Provided material:
..............................

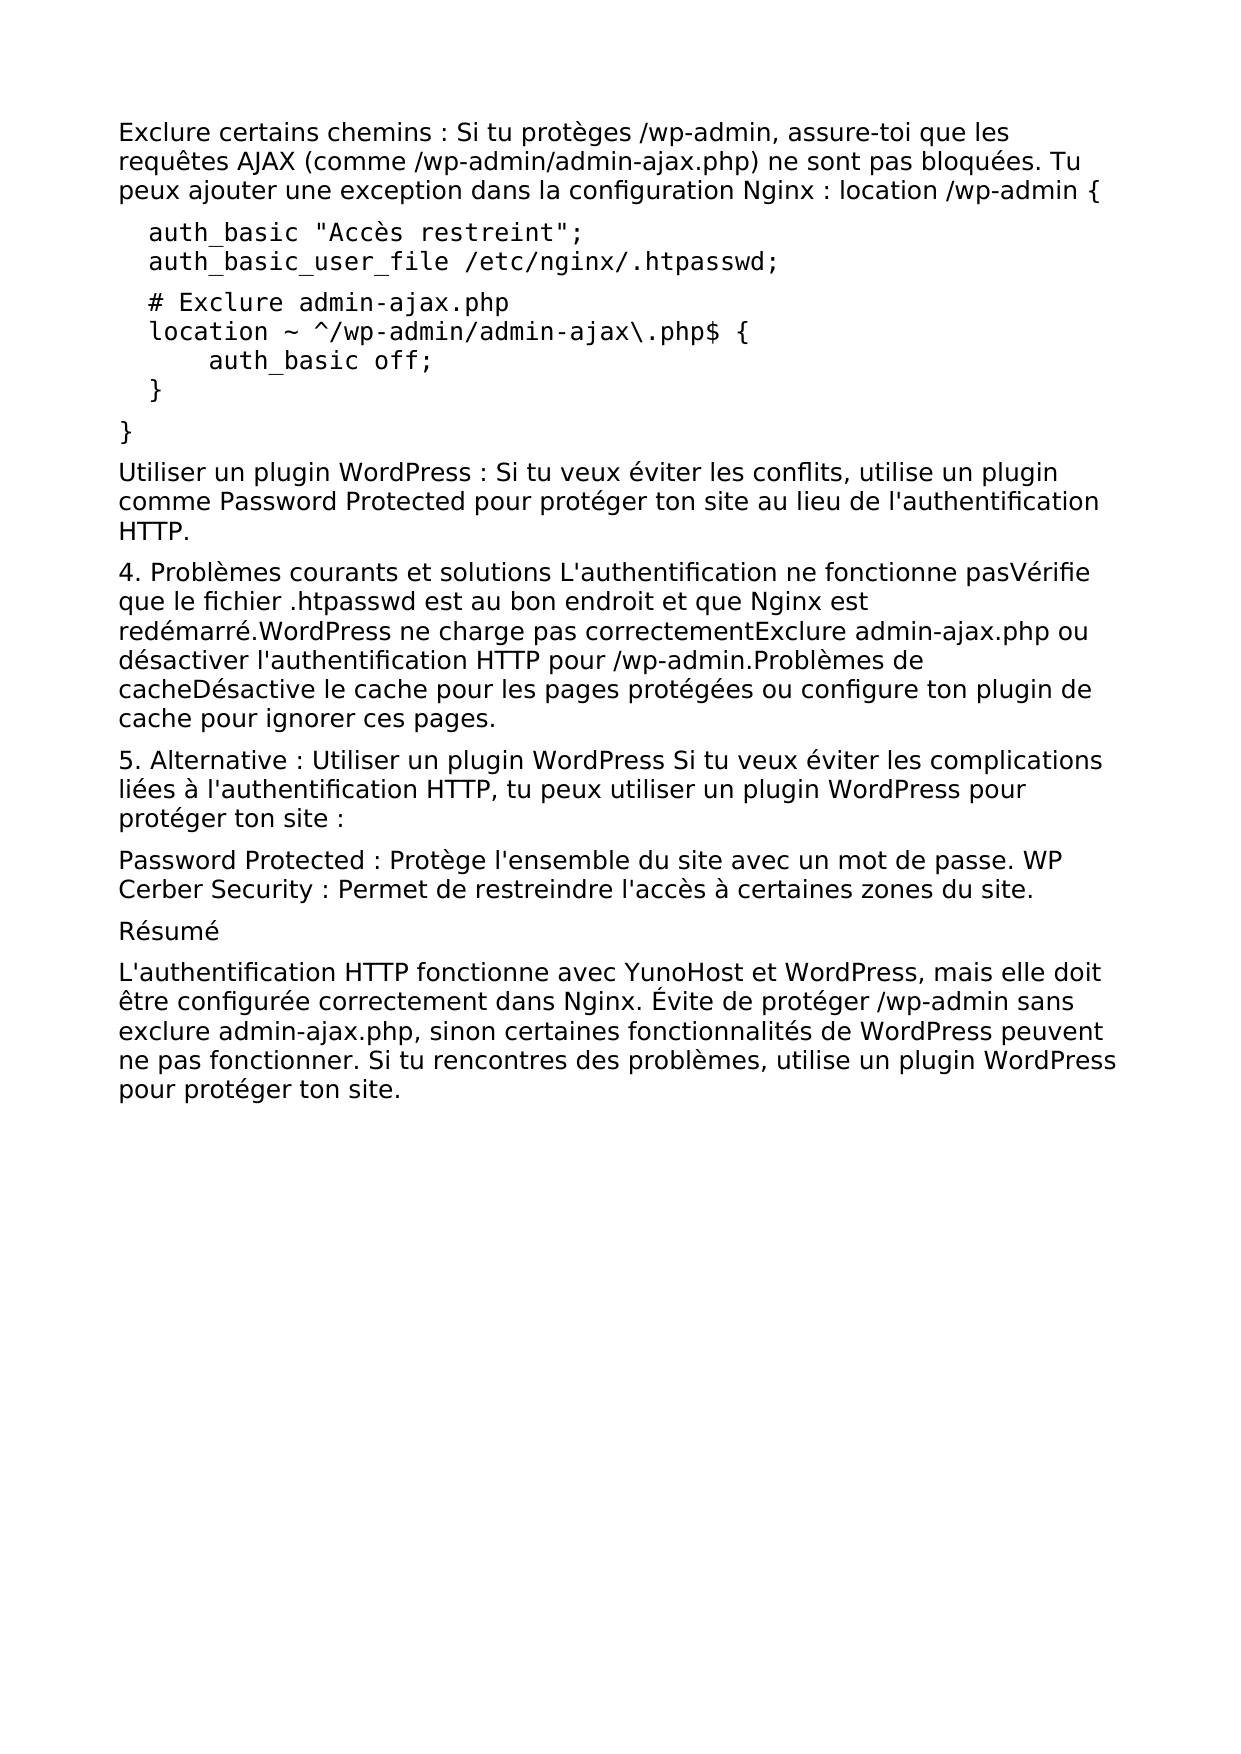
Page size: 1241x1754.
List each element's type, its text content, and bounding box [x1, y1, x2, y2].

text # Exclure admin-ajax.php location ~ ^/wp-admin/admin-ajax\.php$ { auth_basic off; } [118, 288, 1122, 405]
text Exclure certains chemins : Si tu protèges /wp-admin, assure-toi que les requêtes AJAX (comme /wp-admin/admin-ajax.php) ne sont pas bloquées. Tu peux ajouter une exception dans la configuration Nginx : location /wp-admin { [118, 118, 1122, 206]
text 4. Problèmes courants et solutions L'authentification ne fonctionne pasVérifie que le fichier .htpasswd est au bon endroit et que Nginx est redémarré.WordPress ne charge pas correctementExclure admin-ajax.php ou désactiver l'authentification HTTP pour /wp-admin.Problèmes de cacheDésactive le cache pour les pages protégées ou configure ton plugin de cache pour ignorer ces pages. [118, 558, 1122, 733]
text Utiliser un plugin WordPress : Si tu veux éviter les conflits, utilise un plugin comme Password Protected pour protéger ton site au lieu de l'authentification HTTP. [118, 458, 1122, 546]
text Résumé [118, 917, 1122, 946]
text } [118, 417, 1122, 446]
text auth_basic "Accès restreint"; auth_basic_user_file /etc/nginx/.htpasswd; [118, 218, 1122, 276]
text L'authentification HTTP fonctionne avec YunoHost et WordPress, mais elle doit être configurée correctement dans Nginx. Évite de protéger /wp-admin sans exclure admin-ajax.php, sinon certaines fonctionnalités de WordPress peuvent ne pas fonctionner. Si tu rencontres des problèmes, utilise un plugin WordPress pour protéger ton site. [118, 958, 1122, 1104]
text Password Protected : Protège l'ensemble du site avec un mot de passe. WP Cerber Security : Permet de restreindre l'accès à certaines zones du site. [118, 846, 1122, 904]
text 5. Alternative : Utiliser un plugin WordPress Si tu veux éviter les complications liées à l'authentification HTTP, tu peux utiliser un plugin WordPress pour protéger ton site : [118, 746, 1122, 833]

..............................

Present every line of the records above as a Markdown table with the columns No. and Text. Give each line its own numbered row, skip blank lines, and leave the pictures out.

| No. | Text |
|---|---|
| 1 | Page size: 1241x1754. |
| 2 | List each element's type, its text content, and bounding box [x1, y1, x2, y2]. |
| 3 | text # Exclure admin-ajax.php location ~ ^/wp-admin/admin-ajax\.php$ { auth_basic off; } [118, 288, 1122, 405] |
| 4 | text Exclure certains chemins : Si tu protèges /wp-admin, assure-toi que les requêtes AJAX (comme /wp-admin/admin-ajax.php) ne sont pas bloquées. Tu peux ajouter une exception dans la configuration Nginx : location /wp-admin { [118, 118, 1122, 206] |
| 5 | text 4. Problèmes courants et solutions L'authentification ne fonctionne pasVérifie que le fichier .htpasswd est au bon endroit et que Nginx est redémarré.WordPress ne charge pas correctementExclure admin-ajax.php ou désactiver l'authentification HTTP pour /wp-admin.Problèmes de cacheDésactive le cache pour les pages protégées ou configure ton plugin de cache pour ignorer ces pages. [118, 558, 1122, 733] |
| 6 | text Utiliser un plugin WordPress : Si tu veux éviter les conflits, utilise un plugin comme Password Protected pour protéger ton site au lieu de l'authentification HTTP. [118, 458, 1122, 546] |
| 7 | text Résumé [118, 917, 1122, 946] |
| 8 | text } [118, 417, 1122, 446] |
| 9 | text auth_basic "Accès restreint"; auth_basic_user_file /etc/nginx/.htpasswd; [118, 218, 1122, 276] |
| 10 | text L'authentification HTTP fonctionne avec YunoHost et WordPress, mais elle doit être configurée correctement dans Nginx. Évite de protéger /wp-admin sans exclure admin-ajax.php, sinon certaines fonctionnalités de WordPress peuvent ne pas fonctionner. Si tu rencontres des problèmes, utilise un plugin WordPress pour protéger ton site. [118, 958, 1122, 1104] |
| 11 | text Password Protected : Protège l'ensemble du site avec un mot de passe. WP Cerber Security : Permet de restreindre l'accès à certaines zones du site. [118, 846, 1122, 904] |
| 12 | text 5. Alternative : Utiliser un plugin WordPress Si tu veux éviter les complications liées à l'authentification HTTP, tu peux utiliser un plugin WordPress pour protéger ton site : [118, 746, 1122, 833] |